2.1.2 Das kantonale Gericht führte aus, sofern man, wie vom Beschwerdeführer beantragt, in erster Linie auf die Beurteilung des Spitals Y.________ von Juli 2008 abstelle, sei die attestierte Arbeitsunfähigkeit aus psychischen Gründen gemäss der einschlägigen Praxis (BGE 131 V 49) rechtlich zu würdigen. Sollte sich dabei keine anspruchserhebliche Arbeitsunfähigkeit ergeben, so sei die Annahme der IV-Stelle, eine leistungsbegründende Invalidität sei weggefallen, aus diesem Grund (und nicht wegen der im Gutachten des medizinischen Zentrums X.________ fehlenden psychiatrischen Diagnose) zutreffend. Weiter erwog die Vorinstanz, der Bericht des Spitals Y.________ weise keine Komorbidität aus; die diagnostizierte Depression stelle kein verselbständigtes Leiden dar. Auch anhand der übrigen Kriterien erscheine die Ausschöpfung des unter physischem Gesichtspunkt gegebenen Leistungsvermögens nicht als unzumutbar.
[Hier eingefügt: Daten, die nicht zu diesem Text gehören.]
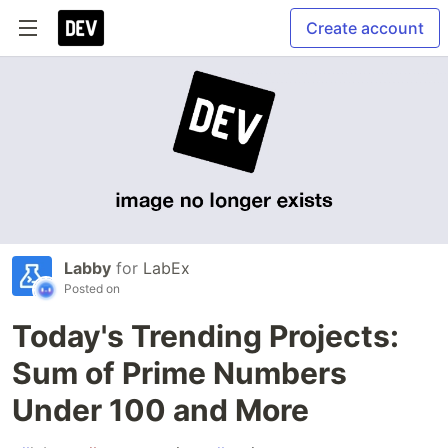
Create account
Labby
for
LabEx
Posted on
Today's Trending Projects:
Sum of Prime Numbers
Under 100 and More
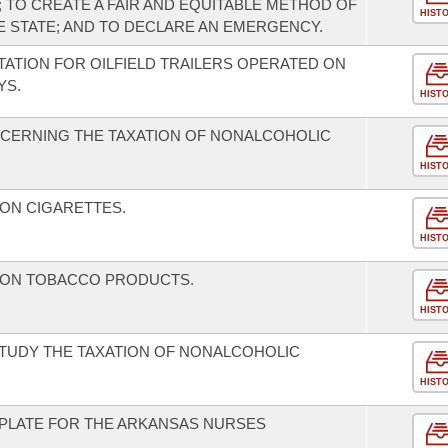
; TO CREATE A FAIR AND EQUITABLE METHOD OF
HIST
E STATE; AND TO DECLARE AN EMERGENCY.
TATION FOR OILFIELD TRAILERS OPERATED ON
YS.
HIST
CERNING THE TAXATION OF NONALCOHOLIC
HIST
 ON CIGARETTES.
HIST
D ON TOBACCO PRODUCTS.
HIST
STUDY THE TAXATION OF NONALCOHOLIC
HIST
E PLATE FOR THE ARKANSAS NURSES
Das kantonale Gericht schloss, die Annahme der Verwaltung, es liege auch im psychiatrischen Bereich keine relevante Arbeitsunfähigkeit vor, sei selbst dann zutreffend, wenn mit dem Beschwerdeführer nicht auf das Gutachten des medizinischen Zentrums X.________, sondern auf die Beurteilungen der behandelnden Ärzte des Spitals Y.________ abgestellt werde.
 
2.2 Die Beurteilung der Frage, ob eine somatoforme Schmerzstörung (allenfalls gemeinsam mit begleitenden gesundheitlichen Beeinträchtigungen) invalidisierend wirke, setzt unter anderem eine Feststellung darüber voraus, ob eine psychische Komorbidität oder weitere Umstände gegeben sind, welche die Schmerzbewältigung behindern (zur Abgrenzung von Tat- und Rechtsfrage in diesem Zusammenhang: SVR 2008 IV Nr. 23 S. 71 E. 2.2, I 683/06).
 
2.2.1 Die vorinstanzliche Schlussfolgerung, die Einschätzung des Spitals Y.________ von Juli 2008 lasse keine Komorbidität annehmen, beruht unter anderem auf der Erwägung, die Depressivität sei gemäss einem früheren Bericht des Spitals Y.________ von Oktober 2006 als Reaktion auf den Verlust der Arbeitsfähigkeit charakterisiert worden. Nachdem der Verlust der Arbeitsfähigkeit seinerseits den (damaligen) somatischen Beschwerden zuzuschreiben sei, stelle die Depression kein verselbständigtes Leiden dar, das als Komorbidität im Sinne der Rechtsprechung betrachtet werden könnte (E. 4.2 S. 11). Die vorinstanzlich hervorgehobene Entstehungsweise der aktuell attestierten Depression (Reaktion auf den früheren organischen Gesundheitsschaden) ist als solche indessen nicht ausschlaggebend für die Beurteilung der Frage, ob eine Depression nunmehr einem nach Massgabe der Rechtsprechung eigenständigen Leiden entspreche (dazu SVR 2008 IV Nr. 1 E. 5.2, I 176/06).
 
2.2.2 Zum Kriterium des sozialen Rückzugs führt das kantonale Gericht aus, gewisse Rückzugstendenzen seien vorhanden, jedoch liessen die Angaben in den Berichten des Spitals Y.________ nicht auf einen Rückzug in allen Belangen des Lebens schliessen. Im neusten Bericht des Spitals Y.________ vom 31. Juli 2008 ist davon die Rede, es bestehe ein fremdanamnestisch bestätigtes ausgeprägtes Rückzugsverhalten, soziale Kontakte bestünden nur noch zur Kernfamilie und seien auch dort erheblich eingeschränkt (S. 3 Ziff. 1.3 und S. 5 oben Ziff. 4.5). Das kantonale Gericht legt nicht dar, wie es trotz dieser fachärztlichen Ausführungen zur Feststellung blosser Rückzugstendenzen gelangt.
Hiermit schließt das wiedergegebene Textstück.